Nesse sentido, em contraste com classe supramencionada, as pessoas sem muitos resursos financeiros têm seus estilos de vida afetados negativamente devido às alterações no meio onde vivem. Dentro desta perspectiva, Milton Santos, geógrafo brasileiro, conceitua como cidadania multilada a não integralidade da cidadania brasileira, o que ocorre devido a atuação de políticas que, além de não promoverem uma lógica de direitos, a subverte por uma lógica econômica e consumista. Ainda na ótica do pensador, a degradação ambiental decorrente da elevação de resíduos proveniente do consumismo é especialmente prejudicial aos pobres, os quais moram em locais geralmente desprovidos de serviços essenciais, como o saneamento básico. Logo, nota-se uma negligência estatal em assegurar os benefícios normativos, nesse caso, o direito à um meio ecologicamente saudável, aos que não tem condições econômicas favoráveis, o que não ocorre àqueles em situação financeira oposta.

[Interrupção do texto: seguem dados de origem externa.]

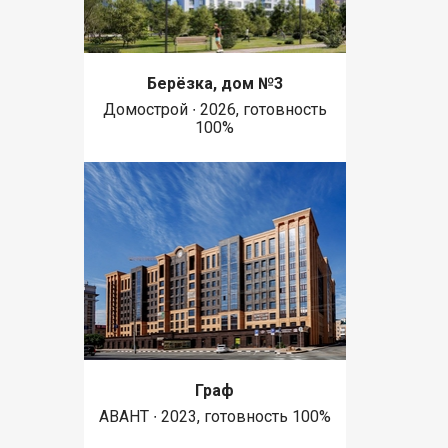
Берёзка, дом №3
Домострой ∙ 2026, готовность
100%
Граф
АВАНТ ∙ 2023, готовность 100%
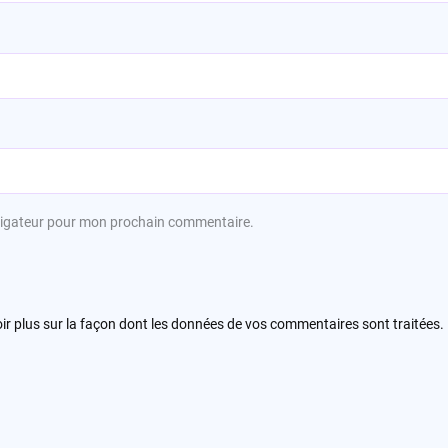
avigateur pour mon prochain commentaire.
ir plus sur la façon dont les données de vos commentaires sont traitées
.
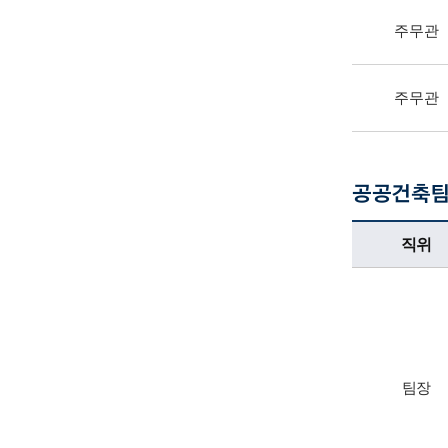
주무관
주무관
공공건축
공공건축팀업무담당자의 정보로 직위, 전화번호, 담당업무를 안내하고 있습니다
직위
팀장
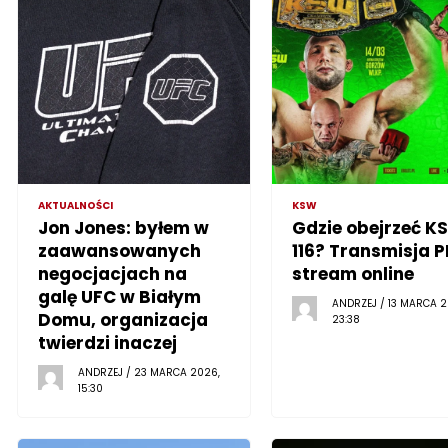
AKTUALNOŚCI
KSW
Jon Jones: byłem w
Gdzie obejrzeć K
zaawansowanych
116? Transmisja P
negocjacjach na
stream online
galę UFC w Białym
ANDRZEJ / 13 MARCA 2
Domu, organizacja
23:38
twierdzi inaczej
ANDRZEJ / 23 MARCA 2026,
15:30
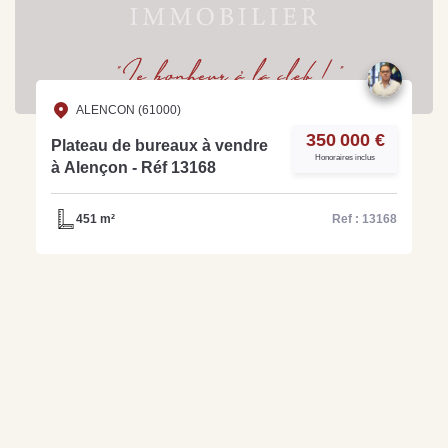
ALENCON (61000)
350 000 €
Plateau de bureaux à vendre
Honoraires inclus
à Alençon - Réf 13168
451 m²
Ref : 13168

Portanto, medidas são necessárias para a mitigação ou até superação dos impasses supracitados. Para isso, é necessário que o Ministério da Cidadania, por meio da formulação de políticas públicas, proporcione às populações carentes os seus direitos à um ambiente sustentável, o que será feito pela ampliação do saneamento básico pelos territórios mais afetados. Dessa forma, finalidade de um Brasil sem problemas ambientais decorrentes do consumismo será plenamente alcançada.